Question

What is the derivative of $\text{y}=\text{arcsec}\left( \text{x} \right)$?

Answer 1

To find the derivative of $\text{y}=\text{arcsec}\left( \text{x} \right)$ we will use the implicit differentiation. Firstly we will take the secant term on the left side and then differentiate it using implicit differentiation.

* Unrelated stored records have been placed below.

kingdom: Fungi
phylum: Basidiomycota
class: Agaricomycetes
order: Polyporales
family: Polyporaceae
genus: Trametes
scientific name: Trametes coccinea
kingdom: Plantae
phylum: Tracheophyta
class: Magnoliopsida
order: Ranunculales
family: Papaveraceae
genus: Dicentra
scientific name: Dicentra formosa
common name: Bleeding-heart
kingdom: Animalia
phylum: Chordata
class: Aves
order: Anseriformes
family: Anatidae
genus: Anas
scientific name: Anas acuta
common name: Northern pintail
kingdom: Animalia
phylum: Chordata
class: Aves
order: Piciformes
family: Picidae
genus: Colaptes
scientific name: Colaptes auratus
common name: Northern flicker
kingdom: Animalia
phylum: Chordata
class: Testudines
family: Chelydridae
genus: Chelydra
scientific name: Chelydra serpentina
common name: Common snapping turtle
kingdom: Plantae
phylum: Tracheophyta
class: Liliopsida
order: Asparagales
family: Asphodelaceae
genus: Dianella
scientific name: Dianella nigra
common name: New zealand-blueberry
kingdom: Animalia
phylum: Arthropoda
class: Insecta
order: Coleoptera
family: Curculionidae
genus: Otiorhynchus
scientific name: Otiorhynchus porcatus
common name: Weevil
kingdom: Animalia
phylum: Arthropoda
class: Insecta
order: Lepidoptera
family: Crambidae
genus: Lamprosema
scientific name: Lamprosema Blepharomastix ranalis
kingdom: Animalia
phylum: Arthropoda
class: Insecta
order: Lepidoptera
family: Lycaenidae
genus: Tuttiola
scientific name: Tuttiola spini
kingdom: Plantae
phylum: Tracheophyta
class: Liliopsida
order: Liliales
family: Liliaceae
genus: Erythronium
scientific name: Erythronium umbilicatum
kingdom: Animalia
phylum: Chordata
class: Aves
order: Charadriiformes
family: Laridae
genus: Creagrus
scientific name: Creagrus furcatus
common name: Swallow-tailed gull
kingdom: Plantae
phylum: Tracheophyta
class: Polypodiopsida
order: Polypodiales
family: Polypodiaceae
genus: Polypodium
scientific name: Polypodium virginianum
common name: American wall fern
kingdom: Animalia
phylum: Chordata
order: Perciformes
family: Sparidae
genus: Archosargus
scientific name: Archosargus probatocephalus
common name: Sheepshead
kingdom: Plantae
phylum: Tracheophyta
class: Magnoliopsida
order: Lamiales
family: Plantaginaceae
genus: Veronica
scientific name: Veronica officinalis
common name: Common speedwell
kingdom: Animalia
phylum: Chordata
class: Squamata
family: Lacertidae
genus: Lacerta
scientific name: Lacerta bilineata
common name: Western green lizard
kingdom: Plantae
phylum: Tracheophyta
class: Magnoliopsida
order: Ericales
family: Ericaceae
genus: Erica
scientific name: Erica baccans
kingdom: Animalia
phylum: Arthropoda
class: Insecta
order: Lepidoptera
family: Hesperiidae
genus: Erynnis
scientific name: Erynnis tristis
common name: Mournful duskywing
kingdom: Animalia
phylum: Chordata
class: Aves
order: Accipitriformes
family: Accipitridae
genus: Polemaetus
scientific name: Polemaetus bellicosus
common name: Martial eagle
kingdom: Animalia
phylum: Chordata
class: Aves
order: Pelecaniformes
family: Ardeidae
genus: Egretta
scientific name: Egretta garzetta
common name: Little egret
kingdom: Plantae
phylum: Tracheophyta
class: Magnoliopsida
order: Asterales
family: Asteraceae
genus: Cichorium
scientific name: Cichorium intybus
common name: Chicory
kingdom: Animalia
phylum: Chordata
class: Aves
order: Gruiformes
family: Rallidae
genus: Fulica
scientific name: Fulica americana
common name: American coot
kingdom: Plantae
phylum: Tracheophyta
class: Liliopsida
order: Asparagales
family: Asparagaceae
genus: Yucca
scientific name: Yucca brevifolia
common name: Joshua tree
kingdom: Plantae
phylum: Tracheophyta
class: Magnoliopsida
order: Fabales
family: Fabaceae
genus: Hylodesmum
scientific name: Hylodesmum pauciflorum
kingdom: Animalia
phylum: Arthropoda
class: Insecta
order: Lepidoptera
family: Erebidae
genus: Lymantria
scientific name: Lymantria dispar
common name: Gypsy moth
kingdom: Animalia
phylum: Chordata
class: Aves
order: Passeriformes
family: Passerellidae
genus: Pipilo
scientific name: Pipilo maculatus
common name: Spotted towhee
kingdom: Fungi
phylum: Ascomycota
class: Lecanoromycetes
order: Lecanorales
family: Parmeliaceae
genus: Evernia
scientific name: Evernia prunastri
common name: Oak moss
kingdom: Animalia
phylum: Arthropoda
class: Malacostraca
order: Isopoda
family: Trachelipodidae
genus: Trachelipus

Then we will simplify it and by using our original value and some trigonometric identities get our answer in terms of $x$ and hence get our desired answer.

Complete step by step solution:
To find the derivative of $\text{y}=\text{arcsec}\left( \text{x} \right)$ we will firstly write the $arc\sec \left( x \right)$ in its simplified form.
$\begin{aligned} & \Rightarrow y=arc\sec \left( x \right) \\\ & \therefore y={{\sec }^{-1}}\left( x \right) \\\ \end{aligned}$
Take the secant term on the left side we get,
$\sec y=x$…..$\left( 1 \right)$
Using Implicit differentiation on above value we get,
$\dfrac{d\left( \sec y \right)}{dx}=\dfrac{dx}{dx}$
We know differentiation of $\sec \left( y \right)$ is $\sec y\tan y$ so,
$\sec y\tan y\dfrac{dy}{dx}=1$
On simplifying we get,
$\dfrac{dy}{dx}=\dfrac{1}{\sec y\tan y}$
Substituting value from equation (1) in above we get,
$\dfrac{dy}{dx}=\dfrac{1}{x\tan y}$……$\left( 2 \right)$
Now, to find the value of $\tan y$ in terms of $x$ we will use the below identity.
${{\sec }^{2}}y=1+{{\tan }^{2}}y$
Substituting value from equation (1) in above equation we get,
$\begin{aligned} & \Rightarrow {{x}^{2}}=1+{{\tan }^{2}}y \\\ & \Rightarrow {{x}^{2}}-1={{\tan }^{2}}y \\\ & \Rightarrow \pm \sqrt{{{x}^{2}}-1}=\tan y \\\ \end{aligned}$
Substituting above value in equation (2) we get,
$\dfrac{dy}{dx}=\dfrac{1}{\pm x\sqrt{{{x}^{2}}-1}}$
Further we can say that if $x\ge 1$ or $x\le -1$ we will get our denominator term as positive in both case so we can rewrite the answer as:
$\dfrac{dy}{dx}=\dfrac{1}{\left| x \right|\sqrt{{{x}^{2}}-1}}$
Hence, derivative of $\text{y}=\text{arcsec}\left( \text{x} \right)$ is $\dfrac{1}{\left| x \right|\sqrt{1-{{x}^{2}}}}$

Note: The term Implicit differentiation used in the solution is done when some function having variable $x,y$ when differentiated doesn’t lead directly to the answer. In this method $\dfrac{dy}{dx}$ terms are collected in one side after differentiation and then we solve the equation further to get the derivative. Differentiation of Trigonometry functions is different from usual differentiation; this concept is very vast and useful. We start by finding the derivative of sine and cosine terms and then by using it obtain the derivatives of the remaining four trigonometric functions.